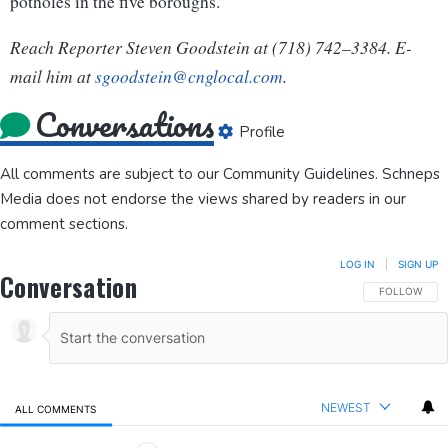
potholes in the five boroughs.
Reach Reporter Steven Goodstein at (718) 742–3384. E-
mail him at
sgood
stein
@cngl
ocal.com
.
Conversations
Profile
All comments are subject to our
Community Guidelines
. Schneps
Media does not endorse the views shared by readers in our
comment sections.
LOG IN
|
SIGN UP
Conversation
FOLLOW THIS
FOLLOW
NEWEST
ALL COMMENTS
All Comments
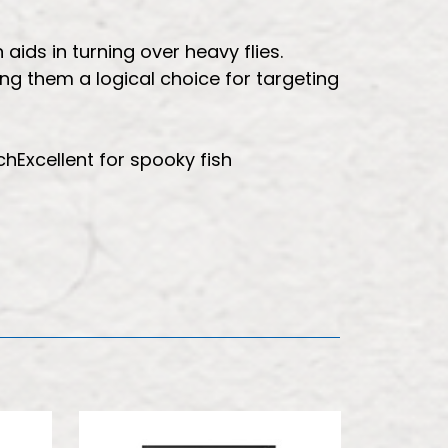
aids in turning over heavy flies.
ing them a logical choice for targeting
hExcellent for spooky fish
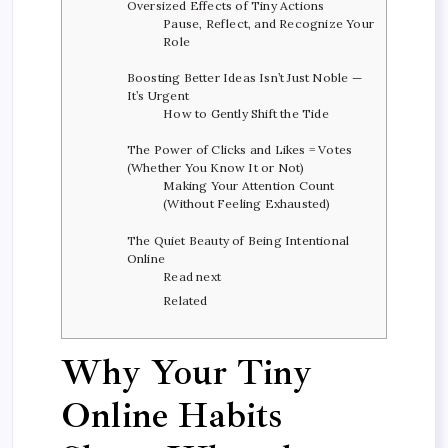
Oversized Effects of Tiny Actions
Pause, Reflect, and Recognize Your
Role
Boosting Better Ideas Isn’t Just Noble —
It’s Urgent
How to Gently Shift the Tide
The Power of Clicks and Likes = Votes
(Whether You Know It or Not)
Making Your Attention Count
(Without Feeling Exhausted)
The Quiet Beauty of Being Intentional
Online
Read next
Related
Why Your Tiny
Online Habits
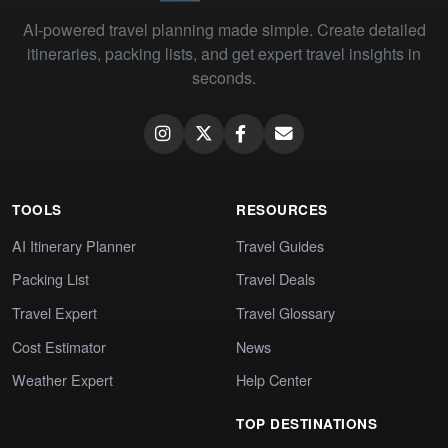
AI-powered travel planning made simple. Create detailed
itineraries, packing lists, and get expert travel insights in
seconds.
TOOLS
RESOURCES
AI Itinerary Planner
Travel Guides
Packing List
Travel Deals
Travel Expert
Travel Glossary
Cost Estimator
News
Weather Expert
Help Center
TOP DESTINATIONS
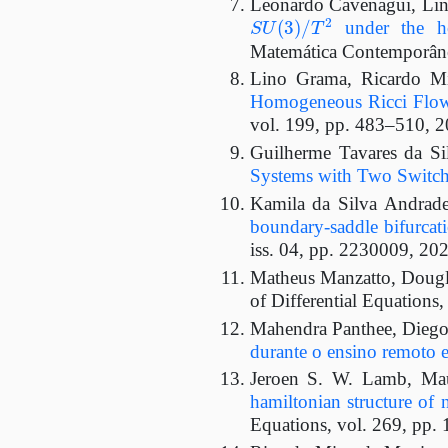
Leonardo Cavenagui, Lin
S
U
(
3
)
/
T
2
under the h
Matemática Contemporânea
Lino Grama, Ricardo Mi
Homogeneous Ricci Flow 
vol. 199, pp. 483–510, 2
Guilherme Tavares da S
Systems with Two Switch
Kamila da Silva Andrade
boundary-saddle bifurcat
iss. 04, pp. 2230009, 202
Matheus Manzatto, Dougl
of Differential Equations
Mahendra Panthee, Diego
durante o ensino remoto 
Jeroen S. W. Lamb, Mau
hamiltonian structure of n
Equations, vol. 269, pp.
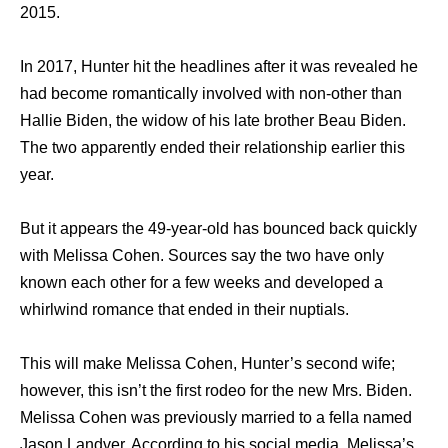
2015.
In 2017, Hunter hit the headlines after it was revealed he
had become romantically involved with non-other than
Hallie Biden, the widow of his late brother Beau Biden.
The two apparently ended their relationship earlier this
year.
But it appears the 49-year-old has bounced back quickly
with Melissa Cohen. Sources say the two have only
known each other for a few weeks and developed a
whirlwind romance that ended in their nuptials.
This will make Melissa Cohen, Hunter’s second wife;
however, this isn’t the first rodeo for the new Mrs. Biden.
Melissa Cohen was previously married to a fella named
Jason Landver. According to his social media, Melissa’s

# # # #

→ **EXERCISE AIM**:
Leaving every picture aside, repeat the listing exactly.

→ **RESPONSE**:
potholes in the five boroughs.
Reach Reporter Steven Goodstein at (718) 742–3384. E-
mail him at
sgood
stein
@cngl
ocal.com
.
Conversations
Profile
All comments are subject to our
Community Guidelines
. Schneps
Media does not endorse the views shared by readers in our
comment sections.
LOG IN
|
SIGN UP
Conversation
FOLLOW THIS
FOLLOW
NEWEST
ALL COMMENTS
All Comments
aids in turning over heavy flies.
ing them a logical choice for targeting
hExcellent for spooky fish
Oversized Effects of Tiny Actions
Pause, Reflect, and Recognize Your
Role
Boosting Better Ideas Isn’t Just Noble —
It’s Urgent
How to Gently Shift the Tide
The Power of Clicks and Likes = Votes
(Whether You Know It or Not)
Making Your Attention Count
(Without Feeling Exhausted)
The Quiet Beauty of Being Intentional
Online
Read next
Related
Why Your Tiny
Online Habits
AI-powered travel planning made simple. Create detailed
itineraries, packing lists, and get expert travel insights in
seconds.
TOOLS
RESOURCES
AI Itinerary Planner
Travel Guides
Packing List
Travel Deals
Travel Expert
Travel Glossary
Cost Estimator
News
Weather Expert
Help Center
TOP DESTINATIONS
Leonardo Cavenagui, Lin
S
U
(
3
)
/
T
2
under the h
Matemática Contemporânea
Lino Grama, Ricardo Mi
Homogeneous Ricci Flow 
vol. 199, pp. 483–510, 2
Guilherme Tavares da S
Systems with Two Switch
Kamila da Silva Andrade
boundary-saddle bifurcat
iss. 04, pp. 2230009, 202
Matheus Manzatto, Dougl
of Differential Equations
Mahendra Panthee, Diego
durante o ensino remoto 
Jeroen S. W. Lamb, Mau
hamiltonian structure of n
Equations, vol. 269, pp.
2015.
In 2017, Hunter hit the headlines after it was revealed he
had become romantically involved with non-other than
Hallie Biden, the widow of his late brother Beau Biden.
The two apparently ended their relationship earlier this
year.
But it appears the 49-year-old has bounced back quickly
with Melissa Cohen. Sources say the two have only
known each other for a few weeks and developed a
whirlwind romance that ended in their nuptials.
This will make Melissa Cohen, Hunter’s second wife;
however, this isn’t the first rodeo for the new Mrs. Biden.
Melissa Cohen was previously married to a fella named
Jason Landver. According to his social media, Melissa’s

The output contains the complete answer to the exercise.